PROBLEM 1 :: Put the lines of the records into a JSON list of strings, one string per line, starting at the beginning of the records and ending with the line containing "In evidenza", both ends included. Leave out blank lines and the pictures.

Zimbabwe sat on a knife-edge on Tuesday as it awaited a new leader amid mounting pressure to swiftly release full results of an election already claimed by the opposition.
For a second night running, security was stepped up in and around the capital, Harare, in readiness to quell any post-electoral unrest as partial official returns trickling in placed President Robert Mugabe’s Zanu-PF party slightly behind challenger Morgan Tsvangirai’s Movement for Democratic Change (MDC) in the legislative election.
But as the much-awaited outcome of the presidential vote was yet to be declared, the MDC claimed on Monday that its leader had taken an unassailable 60% lead, based on unofficial results it tallied.
A respected coalition of NGOs that deployed about 8 000 local election observers, the Zimbabwe Election Support Network (ZESN), has projected, based on a sample of the election results, that Tsvangirai will emerge ahead of Mugabe.
Tsvangirai is projected to get the highest number of votes with 49,4%, trailed by Mugabe at 41,8%.
If no candidate gets more than 50%, a run-off must be held within three weeks.
ZESN head Noel Kututwa said ”the public needs to know, everyone is anxious to know who their next president is going to be”.

TASK MATERIAL ::
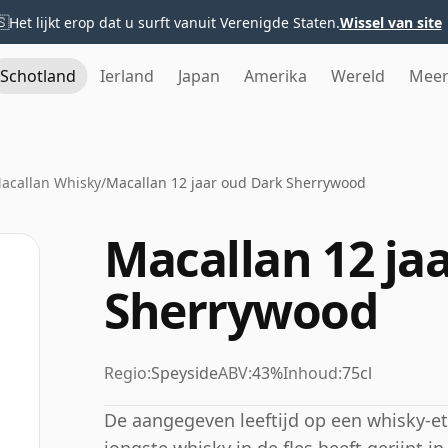
🇸
Het lijkt erop dat u surft vanuit Verenigde Staten.
Wissel van site
Schotland
Ierland
Japan
Amerika
Wereld
Mee
acallan Whisky
/
Macallan 12 jaar oud Dark Sherrywood
Macallan 12 ja
Sherrywood
Regio:
Speyside
ABV:
43%
Inhoud:
75cl
De aangegeven leeftijd op een whisky-eti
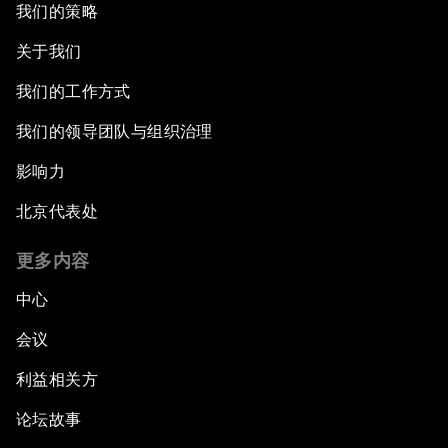
我们的策略
关于我们
我们的工作方式
我们的领导团队与组织治理
影响力
北京代表处
更多内容
中心
会议
利益相关方
论坛故事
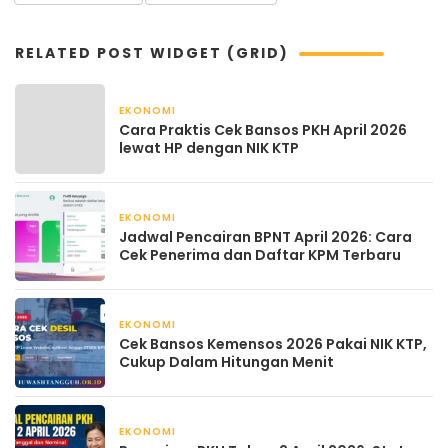
RELATED POST WIDGET (GRID)
EKONOMI
April 22, 2026
Cara Praktis Cek Bansos PKH April 2026
lewat HP dengan NIK KTP
EKONOMI
April 21, 2026
Jadwal Pencairan BPNT April 2026: Cara
Cek Penerima dan Daftar KPM Terbaru
EKONOMI
April 21, 2026
Cek Bansos Kemensos 2026 Pakai NIK KTP,
Cukup Dalam Hitungan Menit
EKONOMI
April 21, 2026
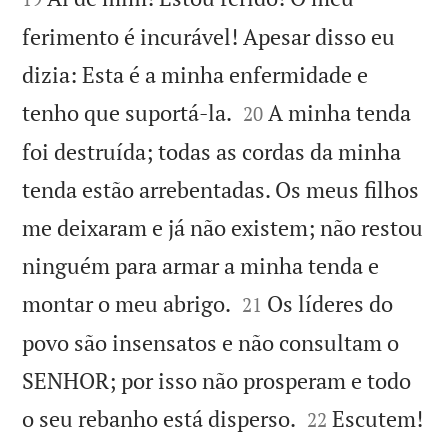
ferimento é incurável! Apesar disso eu
dizia: Esta é a minha enfermidade e


tenho que suportá-la.
A minha tenda
20
foi destruída; todas as cordas da minha
tenda estão arrebentadas. Os meus filhos
me deixaram e já não existem; não restou
ninguém para armar a minha tenda e


montar o meu abrigo.
Os líderes do
21
povo são insensatos e não consultam o
SENHOR; por isso não prosperam e todo


o seu rebanho está disperso.
Escutem!
22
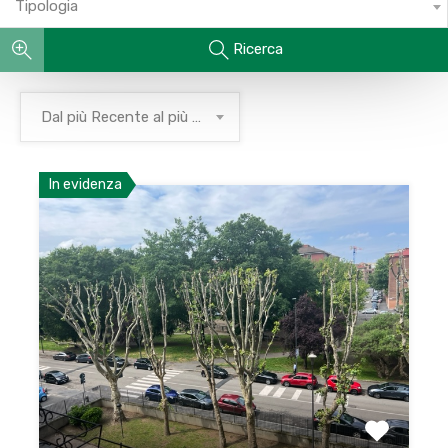
Tipologia
Ricerca
Dal più Recente al più Vecchio
In evidenza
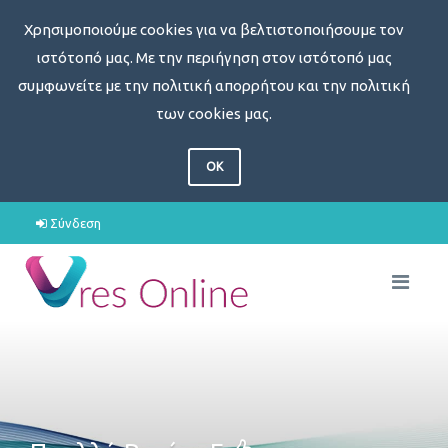
Χρησιμοποιούμε cookies για να βελτιστοποιήσουμε τον
ιστότοπό μας. Με την περιήγηση στον ιστότοπό μας
συμφωνείτε με την πολιτική απορρήτου και την πολιτική
των cookies μας.
OK
Σύνδεση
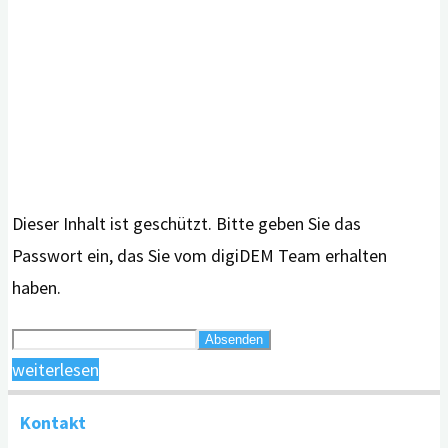
Dieser Inhalt ist geschützt. Bitte geben Sie das
Passwort ein, das Sie vom digiDEM Team erhalten
haben.
"Presseinformationen,
weiterlesen
Flyer,
Kontakt
Fotos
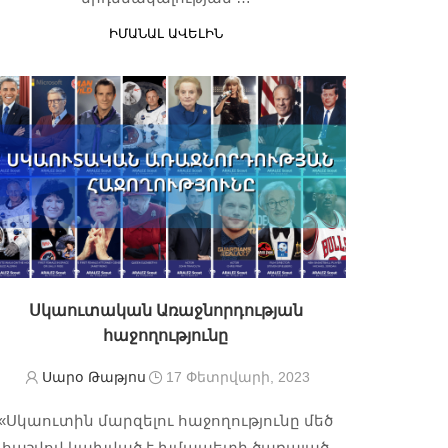
ԻՄԱՆԱԼ ԱՎԵԼԻՆ
Սկաուտական Առաջնորդության
հաջողությունը
Սարօ Թաթյոս
17 Փետրվարի, 2023
«Սկաուտին մարզելու հաջողությունը մեծ
հաշվով կախված է խմապետի ծառայած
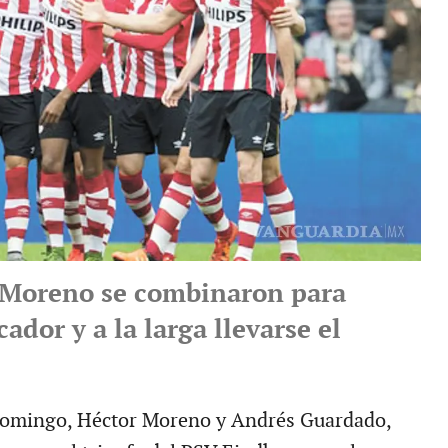
 Moreno se combinaron para
cador y a la larga llevarse el
omingo, Héctor Moreno y Andrés Guardado,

PROBLEM 2 :: According to the Zimbabwe election article, how many local election observers did the Zimbabwe Election Support Network deploy?

YOUR SOLUTION 1 ::
[
  "🇸",
  "Het lijkt erop dat u surft vanuit Verenigde Staten.",
  "Wissel van site",
  "Schotland",
  "Ierland",
  "Japan",
  "Amerika",
  "Wereld",
  "Mee",
  "acallan Whisky",
  "/",
  "Macallan 12 jaar oud Dark Sherrywood",
  "Macallan 12 ja",
  "Sherrywood",
  "Regio:",
  "Speyside",
  "ABV:",
  "43%",
  "Inhoud:",
  "75cl",
  "De aangegeven leeftijd op een whisky-eti",
  "我们的策略",
  "关于我们",
  "我们的工作方式",
  "我们的领导团队与组织治理",
  "影响力",
  "北京代表处",
  "更多内容",
  "中心",
  "会议",
  "利益相关方",
  "论坛故事",
  "RELATED POST WIDGET (GRID)",
  "EKONOMI",
  "April 22, 2026",
  "Cara Praktis Cek Bansos PKH April 2026",
  "lewat HP dengan NIK KTP",
  "EKONOMI",
  "April 21, 2026",
  "Jadwal Pencairan BPNT April 2026: Cara",
  "Cek Penerima dan Daftar KPM Terbaru",
  "EKONOMI",
  "April 21, 2026",
  "Cek Bansos Kemensos 2026 Pakai NIK KTP,",
  "Cukup Dalam Hitungan Menit",
  "EKONOMI",
  "April 21, 2026",
  "ferimento é incurável! Apesar disso eu",
  "dizia: Esta é a minha enfermidade e",
  "\u0003",
  "\u0002",
  "tenho que suportá-la.",
  "A minha tenda",
  "20",
  "foi destruída; todas as cordas da minha",
  "tenda estão arrebentadas. Os meus filhos",
  "me deixaram e já não existem; não restou",
  "ninguém para armar a minha tenda e",
  "\u0003",
  "\u0002",
  "montar o meu abrigo.",
  "Os líderes do",
  "21",
  "povo são insensatos e não consultam o",
  "SENHOR; por isso não prosperam e todo",
  "\u0003",
  "\u0002",
  "o seu rebanho está disperso.",
  "Escutem!",
  "22",
  "Tipologia",
  "Ricerca",
  "Dal più Recente al più Vecchio",
  "In evidenza"
]

YOUR SOLUTION 2 :: About 8 000.